Sukamto,  Sujianto, Deliah Seswita, Sri Wahyuni, Repianyo

ABSTRAK

Salah satu permasalahan dalam pengembangan tanaman rempah, obat dan aromatik adalah kurang tersedianya benih sumber yang berkualitas tinggi dan sehat untuk petani dan pengguna lainnya.  Untuk mengatasi masalah tersebut sejak tahun 2002 telah dilakukan kegiatan produksi benih sumber tanaman  rempah, obat dan aromatik. Tujuan utama dari kegiatan ini adalah memproduksi benih sumber yang berkualitas tinggi dan sehat yang dapat memenuhi kebutuhan benih sumber tanaman rempah, obat dan aromatik yaitu benih  kencur, kunyit, jahe, temu lawak,  nilam, serai wangi, serta kebun induk lada, vanili, dan  jambu mete. Produksi benih tanaman tersebut harus dilakukan setiap tahun karena sifat tanaman yang panen setahun sekali dan benihnya tidak tahan simpan. Selain itu juga perlu dibuat kebun induk tanaman rempah dari varietas-varietas yang telah dilepas. Pada tahun 2013 telah dilakukan produksi benih sumber kelas dasar hingga benih sebar bersertifikat. Pada tahun ini menghasilkan benih rimpang-rimpangan temulawak, kunyit, kencur dan jahe masing-masing mencapai 6.950 kg, 24.800 kg, 875 kg, dan 12.200 kg. Jumlah tersebut melebih dari yang ditargetkan sebelumnya. Benih jahe dan kencur seluruhnya dapat terdistribusikan pada pengguna. Sedangkan benih kunyit dan temulawak hanya masih banyak tersisa, sehingga akan di jadikan tepung untuk dapat diawetkan dalam bentuk produk. Terpeliharanya kebun induk lada (P1 dan N1) 0.5 ha, dan kebun vanili 0,5 ha, dan jambu mete. Perbanyakan vegetative nilam dan lada dilakukan di emplasemen UPBS. Selain itu juga akan dilakukan pembinaa  petani penangkar benih tanaman rempah, obat dan aromatik untuk produksi benih kelas dasar, pokok dan sebar  yang terdaftar.

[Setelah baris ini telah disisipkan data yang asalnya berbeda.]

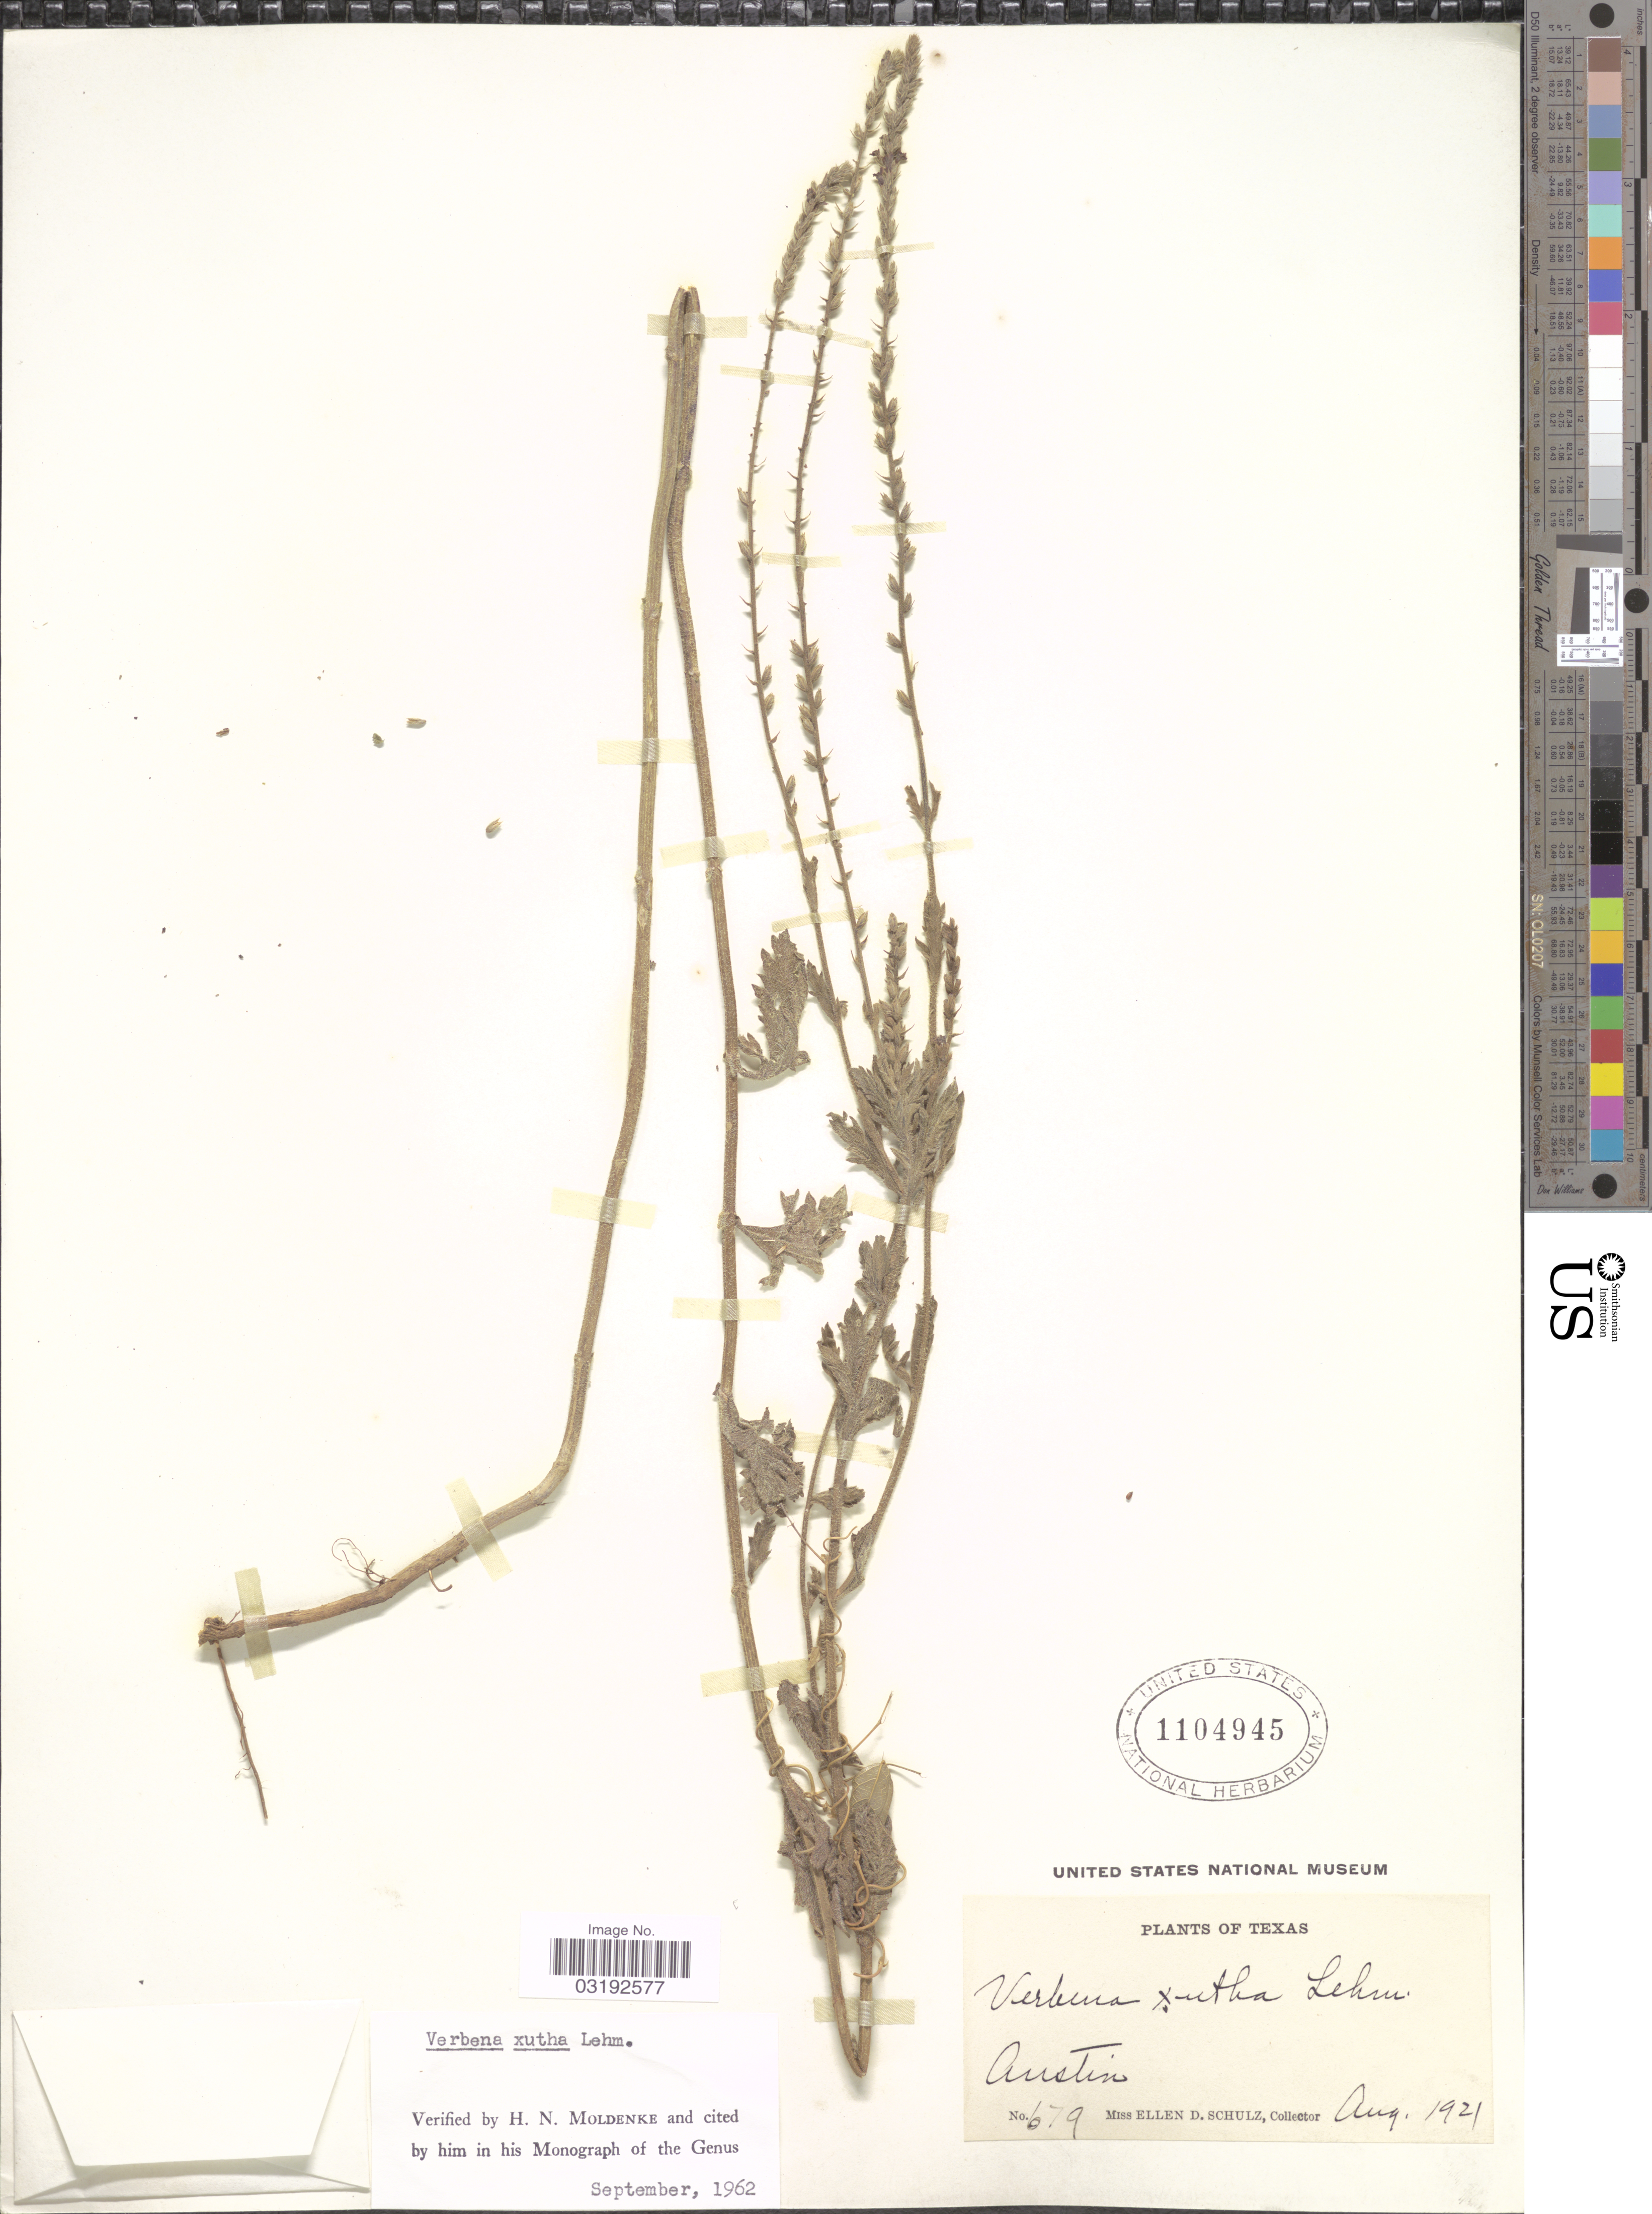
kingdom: Plantae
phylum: Tracheophyta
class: Magnoliopsida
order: Lamiales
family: Verbenaceae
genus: Verbena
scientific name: Verbena xutha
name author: Lehm.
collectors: E. D. Schulz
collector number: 679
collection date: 1921-08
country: United States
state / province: Texas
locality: Austin.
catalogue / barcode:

Kata Kunci: Produksi benih sumber TOAR, Cymbopogon nardus, Pogostemon cablin, Zingiber officinale, Kaempferia galanga, Curcuma domestica, Curcuma xanthorrizaCentella asiatica L., Mentha sp., dan Artemisia annua L.

ABSTRACT

 One of the problems in the development of spices, medicinal and aromatic seeds are the source of the lack of availability of high-quality and healthy for farmers and other users. To overcome this problem since 2002 has conducted activities of seed production plant sources of spices, medicinal and aromatic. The main objective of this activity is to produce high-quality seed sources and healthy seeds that can meet the needs of the plant source spices, medicinal and aromatic seeds which kencur, turmeric, ginger, temu lawak, patchouli, lemon grass, and main resource garden pepper, vanilla, and cashew nuts. Crop seed production should be done every year because of the nature of plants and their seeds harvested once a year can not stand store. It also needs to be made from the spices garden the parent plant varieties that have been released. In 2013 has made the production of seed source to the base class of certified seed spread. In this produces seed rhizome of ginger, turmeric, and ginger respectively reached 6,950 kg, 24,800 kg, 875 kg and 12,200 kg. This amount exceeded the previously targeted. Seeds ginger and Camferia galanga entirely distributed to users. While the seeds of turmeric and ginger just still a lot left, so it will be made in the flour to be preserved in the form of products. The maintenance garden pepper parent (P1 and N1) 0.5 ha and 0.5 ha orchard vanilla, and cashew nuts. Patchouli and pepper vegetative propagation done in UPBS emplacement. It also will be couched farmers plant seed spices, medicinal and aromatic seeds for the production of the base class, registered, and spread seed.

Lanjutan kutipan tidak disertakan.